Tyler reviews a book on the rise and fall of Prohibition in the USA, which seems to argue that alcohol was a big problem before prohibition and that the policy "worked" in some sense of the word.
But however besotted turn of the century America was though, it paled before the levels reached by their European forefathers:
Both anecdotal and statistical evidence indicate heavy consumption of alcoholic beverages, heavy over time, heavy over space, and even heavy over social class to a certain extent, although the rich consumed more than the poor.
Three examples of temperance from the sixteenth century make the exceptions that prove the rule. The Venetian Alvise Cornaro promoted temperance in word and deed. He wrote a book, Discourses in favour of a sober life, in which he advocated a diet of extreme renunciation, confirmed by his own example; he drank only not quite .4 of a liter of wine a day, which is more than half a modern bottle of wine.

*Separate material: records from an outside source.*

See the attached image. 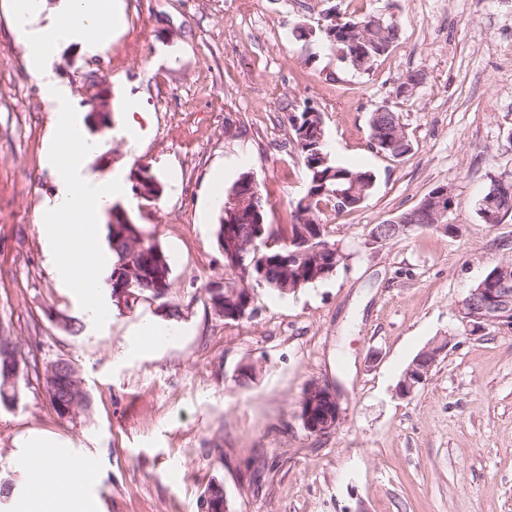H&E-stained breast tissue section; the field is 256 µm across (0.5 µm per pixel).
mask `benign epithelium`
I'll list each match as a JSON object with an SVG mask.
<instances>
[{
    "instance_id": "benign-epithelium-1",
    "label": "benign epithelium",
    "mask_w": 512,
    "mask_h": 512,
    "mask_svg": "<svg viewBox=\"0 0 512 512\" xmlns=\"http://www.w3.org/2000/svg\"><path fill=\"white\" fill-rule=\"evenodd\" d=\"M451 189H440L424 201L428 213L427 221L432 224H445L448 212L452 209ZM414 229L406 215H398L381 224H374L367 235L366 245L379 247L407 235ZM319 251L329 252L326 271L333 273L349 260L340 242L322 244ZM458 317L471 334L476 335L490 328L502 332H512V283L503 280L496 288H472L458 305ZM452 337L434 341L420 351L404 370L397 385L396 393L401 398L412 396L424 385L440 357L448 350ZM300 418L305 430L314 435H325L337 428L340 409L335 395L318 382L309 383L300 403Z\"/></svg>"
}]
</instances>
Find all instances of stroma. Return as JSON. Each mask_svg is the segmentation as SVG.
Segmentation results:
<instances>
[{"label": "stroma", "instance_id": "obj_1", "mask_svg": "<svg viewBox=\"0 0 512 512\" xmlns=\"http://www.w3.org/2000/svg\"><path fill=\"white\" fill-rule=\"evenodd\" d=\"M124 13L102 54L72 44L54 69L99 146L93 172L146 164L163 185L153 204L119 203L168 261L175 335L130 337L160 321L153 301L87 326L46 263L36 216L54 187L41 165L52 112L0 0V334L41 361H72L89 396L62 419L43 379L22 376L17 401L0 404V475L21 482L17 443L40 431L97 455L102 512H202L214 481L229 512H512V333L473 335L457 316L486 271L512 259V212L493 226L477 213L491 179L512 176V0H124ZM329 13L381 15L399 38L371 70L352 69L320 29ZM302 24L315 26L310 39L294 36ZM417 70L423 83L397 94ZM92 71L109 107L139 97L138 153L119 124L95 122ZM384 103L409 141L395 159L369 146ZM307 107L331 158L376 176L359 208L321 216L350 260L293 294L255 289L254 314L224 321L208 293L226 275L212 189L251 173L268 223H292L307 179L288 116ZM443 183L458 235L418 229L366 246L371 225ZM65 317L81 331H65ZM446 335L425 385L400 398L406 367ZM314 381L341 412L323 436L299 418Z\"/></svg>", "mask_w": 512, "mask_h": 512}]
</instances>
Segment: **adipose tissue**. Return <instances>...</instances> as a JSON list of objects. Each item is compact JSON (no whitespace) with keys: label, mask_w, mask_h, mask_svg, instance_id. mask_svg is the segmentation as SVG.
<instances>
[{"label":"adipose tissue","mask_w":512,"mask_h":512,"mask_svg":"<svg viewBox=\"0 0 512 512\" xmlns=\"http://www.w3.org/2000/svg\"><path fill=\"white\" fill-rule=\"evenodd\" d=\"M13 33L29 48L27 65L39 78L54 115L42 165L54 177V190L45 199L40 232L45 252L61 286L85 299L89 322L110 317L111 269L98 253L102 220L114 199L126 193L123 174L102 179L89 161L98 145L86 135L71 92L55 77L52 66L59 51L78 45L85 56L102 53L119 31L122 0H58L46 9L45 0H8ZM46 24H39V17ZM28 478V491L13 501L14 512H95L87 477L97 460L75 453L68 441L29 432L14 458Z\"/></svg>","instance_id":"ef3b65f1"}]
</instances>
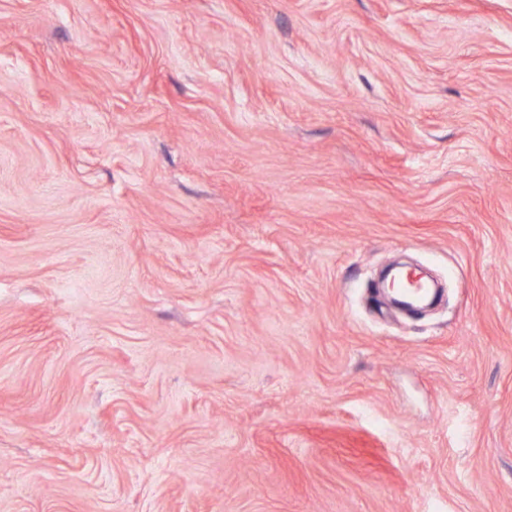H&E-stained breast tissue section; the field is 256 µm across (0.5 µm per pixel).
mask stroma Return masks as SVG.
<instances>
[{"label": "stroma", "instance_id": "stroma-1", "mask_svg": "<svg viewBox=\"0 0 512 512\" xmlns=\"http://www.w3.org/2000/svg\"><path fill=\"white\" fill-rule=\"evenodd\" d=\"M0 512H512V0H0Z\"/></svg>", "mask_w": 512, "mask_h": 512}]
</instances>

In The Life of the Duke of Newcastle, written by his wife, the duke received praise for his temperance; she wrote, "In his diet, he is so sparing and temperate, that he never eats nor drinks beyond his set proportion." His set proportion was three glasses of beer and two of wine a day.
The final exception to prove the rule was a temperance society founded at Hesse in 1600. Its members agreed to restrict their drinking to seven glasses of wine with each meal.
In other words, "Grant me chastity and continence, but not yet".
This quote is from here, well worth reading in its entirety.
1 comment:
Everything's fine until he gets to the end and discusses alcoholic strength.
The medieval gallon of beer a day was "small beer". Maybe 2% ABV.
Brewed just enough to kill the bugs in hte water it was brewed from: for the water back then really did kill.